=== WORK INSTRUCTIONS ===
Convert the text lines in all of the records below into a single JSON list of strings, with one string per line and blank lines omitted.

=== DATA PROVIDED ===
Segment Open

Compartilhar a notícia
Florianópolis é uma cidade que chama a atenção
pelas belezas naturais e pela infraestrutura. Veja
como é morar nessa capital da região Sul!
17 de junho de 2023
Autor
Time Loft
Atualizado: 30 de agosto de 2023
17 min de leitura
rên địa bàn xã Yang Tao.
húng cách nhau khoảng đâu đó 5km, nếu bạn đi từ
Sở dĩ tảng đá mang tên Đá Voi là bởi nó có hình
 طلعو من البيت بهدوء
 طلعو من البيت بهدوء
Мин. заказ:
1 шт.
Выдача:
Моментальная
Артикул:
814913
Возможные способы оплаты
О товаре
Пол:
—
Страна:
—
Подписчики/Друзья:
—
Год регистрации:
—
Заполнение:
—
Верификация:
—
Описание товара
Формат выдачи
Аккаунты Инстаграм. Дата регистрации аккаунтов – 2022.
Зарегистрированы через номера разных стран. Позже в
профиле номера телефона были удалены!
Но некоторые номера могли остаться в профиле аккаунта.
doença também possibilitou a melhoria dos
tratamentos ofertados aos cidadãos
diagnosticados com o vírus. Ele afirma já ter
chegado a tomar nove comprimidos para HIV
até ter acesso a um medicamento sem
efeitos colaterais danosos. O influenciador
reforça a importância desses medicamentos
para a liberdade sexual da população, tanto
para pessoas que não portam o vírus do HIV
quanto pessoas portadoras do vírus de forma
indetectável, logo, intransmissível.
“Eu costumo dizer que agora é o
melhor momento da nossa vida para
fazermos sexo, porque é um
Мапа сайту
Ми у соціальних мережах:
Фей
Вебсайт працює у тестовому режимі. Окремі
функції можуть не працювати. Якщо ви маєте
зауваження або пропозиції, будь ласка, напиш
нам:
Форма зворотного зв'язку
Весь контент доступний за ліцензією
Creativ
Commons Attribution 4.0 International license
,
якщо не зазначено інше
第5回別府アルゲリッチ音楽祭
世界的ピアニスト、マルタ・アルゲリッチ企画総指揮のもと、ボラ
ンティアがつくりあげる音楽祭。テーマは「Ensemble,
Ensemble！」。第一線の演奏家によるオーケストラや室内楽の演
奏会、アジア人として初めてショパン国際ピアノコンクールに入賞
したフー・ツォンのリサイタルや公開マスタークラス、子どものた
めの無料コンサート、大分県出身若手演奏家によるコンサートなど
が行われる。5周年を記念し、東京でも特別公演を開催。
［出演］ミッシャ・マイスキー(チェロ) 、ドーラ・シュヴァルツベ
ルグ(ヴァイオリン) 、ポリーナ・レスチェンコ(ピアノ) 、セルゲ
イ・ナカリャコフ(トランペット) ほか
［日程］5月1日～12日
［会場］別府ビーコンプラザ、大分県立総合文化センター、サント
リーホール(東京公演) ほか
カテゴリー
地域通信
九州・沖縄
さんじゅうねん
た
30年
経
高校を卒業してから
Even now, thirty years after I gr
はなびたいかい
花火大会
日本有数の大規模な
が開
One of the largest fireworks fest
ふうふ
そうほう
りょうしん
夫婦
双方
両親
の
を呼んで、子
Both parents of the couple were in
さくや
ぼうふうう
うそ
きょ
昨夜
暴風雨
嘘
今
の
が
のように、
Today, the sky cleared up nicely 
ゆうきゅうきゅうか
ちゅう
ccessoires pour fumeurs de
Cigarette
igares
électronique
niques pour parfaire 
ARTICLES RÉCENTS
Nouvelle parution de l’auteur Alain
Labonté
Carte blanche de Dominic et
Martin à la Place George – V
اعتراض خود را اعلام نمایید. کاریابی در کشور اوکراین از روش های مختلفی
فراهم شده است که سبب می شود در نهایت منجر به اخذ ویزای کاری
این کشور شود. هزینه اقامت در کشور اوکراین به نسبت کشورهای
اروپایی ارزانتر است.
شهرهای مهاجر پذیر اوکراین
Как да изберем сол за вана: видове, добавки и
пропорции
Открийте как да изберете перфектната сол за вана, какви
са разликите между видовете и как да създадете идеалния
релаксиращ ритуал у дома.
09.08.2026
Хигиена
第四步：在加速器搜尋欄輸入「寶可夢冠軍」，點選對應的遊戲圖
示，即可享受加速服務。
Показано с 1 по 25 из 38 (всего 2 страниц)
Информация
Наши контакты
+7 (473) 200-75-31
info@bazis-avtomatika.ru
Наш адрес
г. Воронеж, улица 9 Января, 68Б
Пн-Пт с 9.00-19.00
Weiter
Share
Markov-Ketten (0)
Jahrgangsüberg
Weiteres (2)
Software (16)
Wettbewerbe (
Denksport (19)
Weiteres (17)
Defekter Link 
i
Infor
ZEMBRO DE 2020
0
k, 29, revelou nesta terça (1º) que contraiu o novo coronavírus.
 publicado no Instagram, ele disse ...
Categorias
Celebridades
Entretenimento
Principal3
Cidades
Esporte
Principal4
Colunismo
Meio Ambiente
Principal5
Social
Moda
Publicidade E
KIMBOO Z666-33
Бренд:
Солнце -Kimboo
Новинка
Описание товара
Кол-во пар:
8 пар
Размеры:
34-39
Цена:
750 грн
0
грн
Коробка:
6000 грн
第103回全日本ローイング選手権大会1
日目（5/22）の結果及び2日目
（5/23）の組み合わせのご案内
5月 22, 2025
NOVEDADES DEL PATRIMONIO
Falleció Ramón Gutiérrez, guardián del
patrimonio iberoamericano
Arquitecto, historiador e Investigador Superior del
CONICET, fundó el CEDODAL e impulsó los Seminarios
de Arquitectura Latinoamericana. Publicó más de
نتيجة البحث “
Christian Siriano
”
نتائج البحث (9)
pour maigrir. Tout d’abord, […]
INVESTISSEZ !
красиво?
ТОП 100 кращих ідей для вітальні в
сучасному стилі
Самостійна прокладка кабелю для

Segment Closed

=== WRITTEN RESPONSE ===
[
  "Compartilhar a notícia",
  "Florianópolis é uma cidade que chama a atenção",
  "pelas belezas naturais e pela infraestrutura. Veja",
  "como é morar nessa capital da região Sul!",
  "17 de junho de 2023",
  "Autor",
  "Time Loft",
  "Atualizado: 30 de agosto de 2023",
  "17 min de leitura",
  "rên địa bàn xã Yang Tao.",
  "húng cách nhau khoảng đâu đó 5km, nếu bạn đi từ",
  "Sở dĩ tảng đá mang tên Đá Voi là bởi nó có hình",
  " طلعو من البيت بهدوء",
  " طلعو من البيت بهدوء",
  "Мин. заказ:",
  "1 шт.",
  "Выдача:",
  "Моментальная",
  "Артикул:",
  "814913",
  "Возможные способы оплаты",
  "О товаре",
  "Пол:",
  "—",
  "Страна:",
  "—",
  "Подписчики/Друзья:",
  "—",
  "Год регистрации:",
  "—",
  "Заполнение:",
  "—",
  "Верификация:",
  "—",
  "Описание товара",
  "Формат выдачи",
  "Аккаунты Инстаграм. Дата регистрации аккаунтов – 2022.",
  "Зарегистрированы через номера разных стран. Позже в",
  "профиле номера телефона были удалены!",
  "Но некоторые номера могли остаться в профиле аккаунта.",
  "doença também possibilitou a melhoria dos",
  "tratamentos ofertados aos cidadãos",
  "diagnosticados com o vírus. Ele afirma já ter",
  "chegado a tomar nove comprimidos para HIV",
  "até ter acesso a um medicamento sem",
  "efeitos colaterais danosos. O influenciador",
  "reforça a importância desses medicamentos",
  "para a liberdade sexual da população, tanto",
  "para pessoas que não portam o vírus do HIV",
  "quanto pessoas portadoras do vírus de forma",
  "indetectável, logo, intransmissível.",
  "“Eu costumo dizer que agora é o",
  "melhor momento da nossa vida para",
  "fazermos sexo, porque é um",
  "Мапа сайту",
  "Ми у соціальних мережах:",
  "Фей",
  "Вебсайт працює у тестовому режимі. Окремі",
  "функції можуть не працювати. Якщо ви маєте",
  "зауваження або пропозиції, будь ласка, напиш",
  "нам:",
  "Форма зворотного зв'язку",
  "Весь контент доступний за ліцензією",
  "Creativ",
  "Commons Attribution 4.0 International license",
  ",",
  "якщо не зазначено інше",
  "第5回別府アルゲリッチ音楽祭",
  "世界的ピアニスト、マルタ・アルゲリッチ企画総指揮のもと、ボラ",
  "ンティアがつくりあげる音楽祭。テーマは「Ensemble,",
  "Ensemble！」。第一線の演奏家によるオーケストラや室内楽の演",
  "奏会、アジア人として初めてショパン国際ピアノコンクールに入賞",
  "したフー・ツォンのリサイタルや公開マスタークラス、子どものた",
  "めの無料コンサート、大分県出身若手演奏家によるコンサートなど",
  "が行われる。5周年を記念し、東京でも特別公演を開催。",
  "［出演］ミッシャ・マイスキー(チェロ) 、ドーラ・シュヴァルツベ",
  "ルグ(ヴァイオリン) 、ポリーナ・レスチェンコ(ピアノ) 、セルゲ",
  "イ・ナカリャコフ(トランペット) ほか",
  "［日程］5月1日～12日",
  "［会場］別府ビーコンプラザ、大分県立総合文化センター、サント",
  "リーホール(東京公演) ほか",
  "カテゴリー",
  "地域通信",
  "九州・沖縄",
  "さんじゅうねん",
  "た",
  "30年",
  "経",
  "高校を卒業してから",
  "Even now, thirty years after I gr",
  "はなびたいかい",
  "花火大会",
  "日本有数の大規模な",
  "が開",
  "One of the largest fireworks fest",
  "ふうふ",
  "そうほう",
  "りょうしん",
  "夫婦",
  "双方",
  "両親",
  "の",
  "を呼んで、子",
  "Both parents of the couple were in",
  "さくや",
  "ぼうふうう",
  "うそ",
  "きょ",
  "昨夜",
  "暴風雨",
  "嘘",
  "今",
  "の",
  "が",
  "のように、",
  "Today, the sky cleared up nicely ",
  "ゆうきゅうきゅうか",
  "ちゅう",
  "ccessoires pour fumeurs de",
  "Cigarette",
  "igares",
  "électronique",
  "niques pour parfaire ",
  "ARTICLES RÉCENTS",
  "Nouvelle parution de l’auteur Alain",
  "Labonté",
  "Carte blanche de Dominic et",
  "Martin à la Place George – V",
  "اعتراض خود را اعلام نمایید. کاریابی در کشور اوکراین از روش های مختلفی",
  "فراهم شده است که سبب می شود در نهایت منجر به اخذ ویزای کاری",
  "این کشور شود. هزینه اقامت در کشور اوکراین به نسبت کشورهای",
  "اروپایی ارزانتر است.",
  "شهرهای مهاجر پذیر اوکراین",
  "Как да изберем сол за вана: видове, добавки и",
  "пропорции",
  "Открийте как да изберете перфектната сол за вана, какви",
  "са разликите между видовете и как да създадете идеалния",
  "релаксиращ ритуал у дома.",
  "09.08.2026",
  "Хигиена",
  "第四步：在加速器搜尋欄輸入「寶可夢冠軍」，點選對應的遊戲圖",
  "示，即可享受加速服務。",
  "Показано с 1 по 25 из 38 (всего 2 страниц)",
  "Информация",
  "Наши контакты",
  "+7 (473) 200-75-31",
  "info@bazis-avtomatika.ru",
  "Наш адрес",
  "г. Воронеж, улица 9 Января, 68Б",
  "Пн-Пт с 9.00-19.00",
  "Weiter",
  "Share",
  "Markov-Ketten (0)",
  "Jahrgangsüberg",
  "Weiteres (2)",
  "Software (16)",
  "Wettbewerbe (",
  "Denksport (19)",
  "Weiteres (17)",
  "Defekter Link ",
  "i",
  "Infor",
  "ZEMBRO DE 2020",
  "0",
  "k, 29, revelou nesta terça (1º) que contraiu o novo coronavírus.",
  " publicado no Instagram, ele disse ...",
  "Categorias",
  "Celebridades",
  "Entretenimento",
  "Principal3",
  "Cidades",
  "Esporte",
  "Principal4",
  "Colunismo",
  "Meio Ambiente",
  "Principal5",
  "Social",
  "Moda",
  "Publicidade E",
  "KIMBOO Z666-33",
  "Бренд:",
  "Солнце -Kimboo",
  "Новинка",
  "Описание товара",
  "Кол-во пар:",
  "8 пар",
  "Размеры:",
  "34-39",
  "Цена:",
  "750 грн",
  "0",
  "грн",
  "Коробка:",
  "6000 грн",
  "第103回全日本ローイング選手権大会1",
  "日目（5/22）の結果及び2日目",
  "（5/23）の組み合わせのご案内",
  "5月 22, 2025",
  "NOVEDADES DEL PATRIMONIO",
  "Falleció Ramón Gutiérrez, guardián del",
  "patrimonio iberoamericano",
  "Arquitecto, historiador e Investigador Superior del",
  "CONICET, fundó el CEDODAL e impulsó los Seminarios",
  "de Arquitectura Latinoamericana. Publicó más de",
  "نتيجة البحث “",
  "Christian Siriano",
  "”",
  "نتائج البحث (9)",
  "pour maigrir. Tout d’abord, […]",
  "INVESTISSEZ !",
  "красиво?",
  "ТОП 100 кращих ідей для вітальні в",
  "сучасному стилі",
  "Самостійна прокладка кабелю для"
]